In verse 6, Paul specifically warns Christians about the hazards of being drawn into the world’s way of thinking through the empty promises it holds out. The pursuit of sex and stuff brings the wrath of God on the people who pursue them because in doing so, they ignore God and His claim on their lives. Paul counsels us to avoid association with people who have this worldly perspective on things. He knows how easily influenced we are, especially when we’re spending time with people who have a lot more than we do. We start thinking to ourselves, if he or she has that, then I should have it, too. In sexual terms it might be, if he or she has a romantic affair on the side to provide a little pleasure and satisfaction, then I should have one, too. We shouldn’t associate with the children of darkness because we are children of the light and should walk appropriately.

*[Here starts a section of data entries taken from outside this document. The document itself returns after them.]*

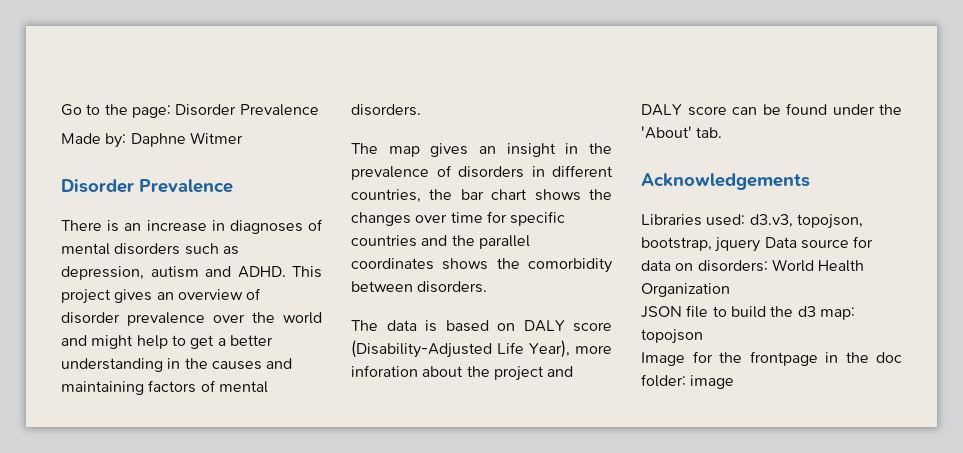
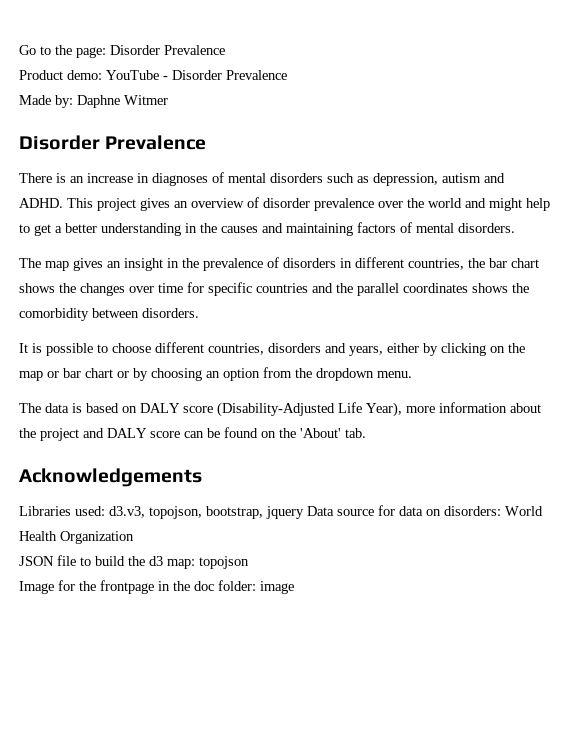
(319, 110) none -> [19,70,287,80] // Product demo: YouTube - Disorder Prevalence
(488, 287) none -> [19,342,525,356] [19,367,412,381] // It is possible to choose different countries, disorders and years, either by clicking on the map or bar chart or by choosing an option from the dropdown menu.
[351,365,418,377] inforation -> [439,402,507,413] information
[832,104,875,115] under -> [261,431,276,438] on

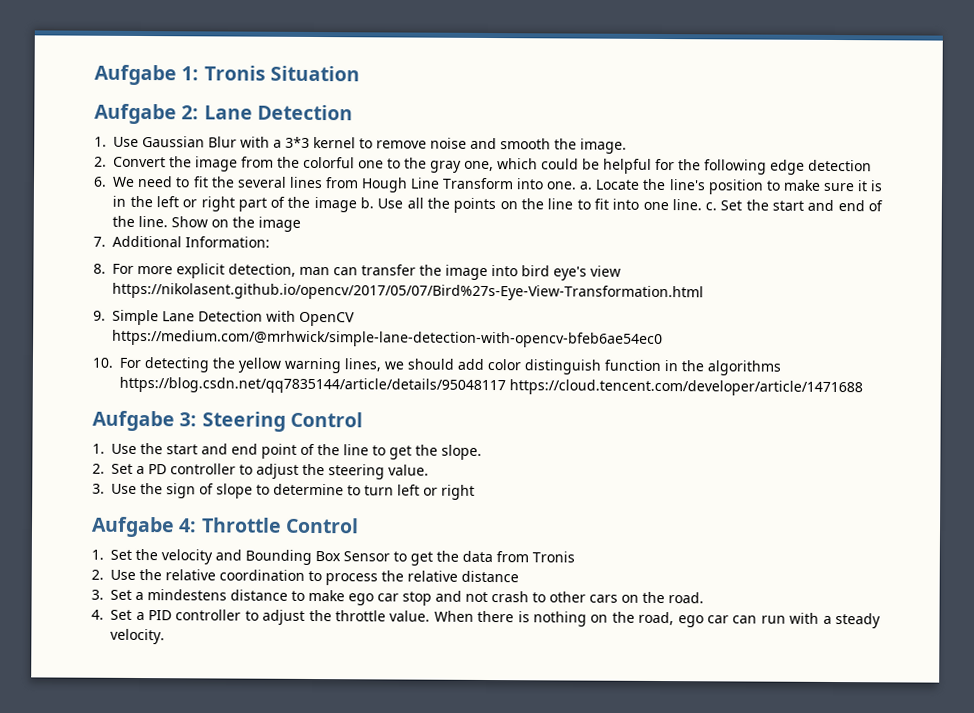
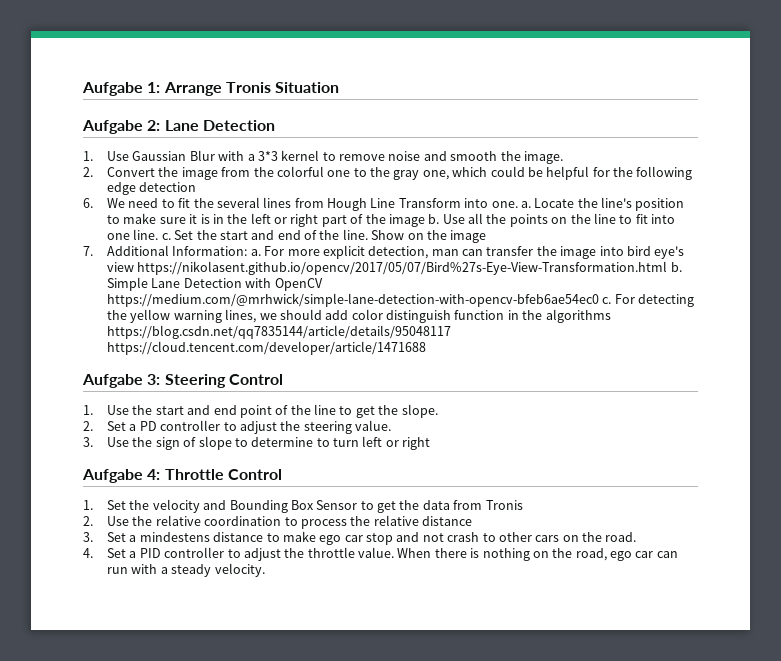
(200, 73) none -> [163,82,222,96] Arrange
[93,263,106,274] // 8. -> [250,249,261,256] a.
[93,310,106,321] // 9. -> [670,262,682,272] b.
[92,357,113,368] // 10. -> [602,297,612,304] c.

I think it’s only fair to mention that Paul is not preaching that Christians should isolate themselves and keep away from non-Christians entirely. His concern is that Christians would spend so much time with people in the world, that we lose our ability to reflect the light of Christ into that environment. I believe that harm has been done in those situations where Christians keep entirely to themselves and only stick their heads out of the church door to condemn those who have not come in.

Lastly, Paul challenges us to discern what is pleasing to the Lord. Translators have handled this in different ways, but the idea here is that we are to “prove” what is acceptable to the Lord. Think of some big changes in your life. Perhaps you grew up in the countryside and moved to the city. Maybe you attended a fairly small high school and then enrolled in a huge university. Many of us spent a lot of our time being single, then got married.

Let’s focus on that last example for a while. After you’ve spent 20 to 30 years as a single person, you have your routine down. You know what works and what doesn’t work. You’ve figured out what you need to live and what you don’t need. You have a circle of friends that you depend on. When you get married, many of the things that were normal for you as a single have to change.

You probably need a bigger apartment for one thing. You have to accommodate to the needs and tastes of your spouse. A lot of the things that worked well for you before don’t work so well now that you have this other person sharing your life, so you have to work out what you need to do to live in the context of the new relationship.

You’ll observe other couples. You might seek some advice. Many new couples read some books about marriage. If you’re a Christian, you’ll consult the Bible and see what it says about the marriage relationship. But even with all of this knowledge, you have to get out there and live. In the process, you will “prove” what works. You try things out and see that some work for you better than others. After a few years, you will have settled into a new rhythm of life and you’ll be comfortable once again.

It is a little like this with new Christians, moving from the world’s culture into Kingdom culture. We’re children of the light. We’re walking forward in fellowship with God and with other believers, but we’re still figuring things out. We’re proving the truth of God’s word in our lives. We’re proving the value of fellowship. We’re proving, through experience, what brings us closer to the Lord and what gets in the way. But to learn these valuable lessons, we actually have to do something. We can’t just sit in a bubble and soak up information from sermons, books, music and our Christian friends.

Once again, in this passage, Paul directs our attention to the differences between the world’s culture and Kingdom culture. Only as we actually engage in living the Christian life will be able to discern just how deeply God’s standards for us affect our lives and how careful we’ll have to be to not let the world squeeze us into its mold.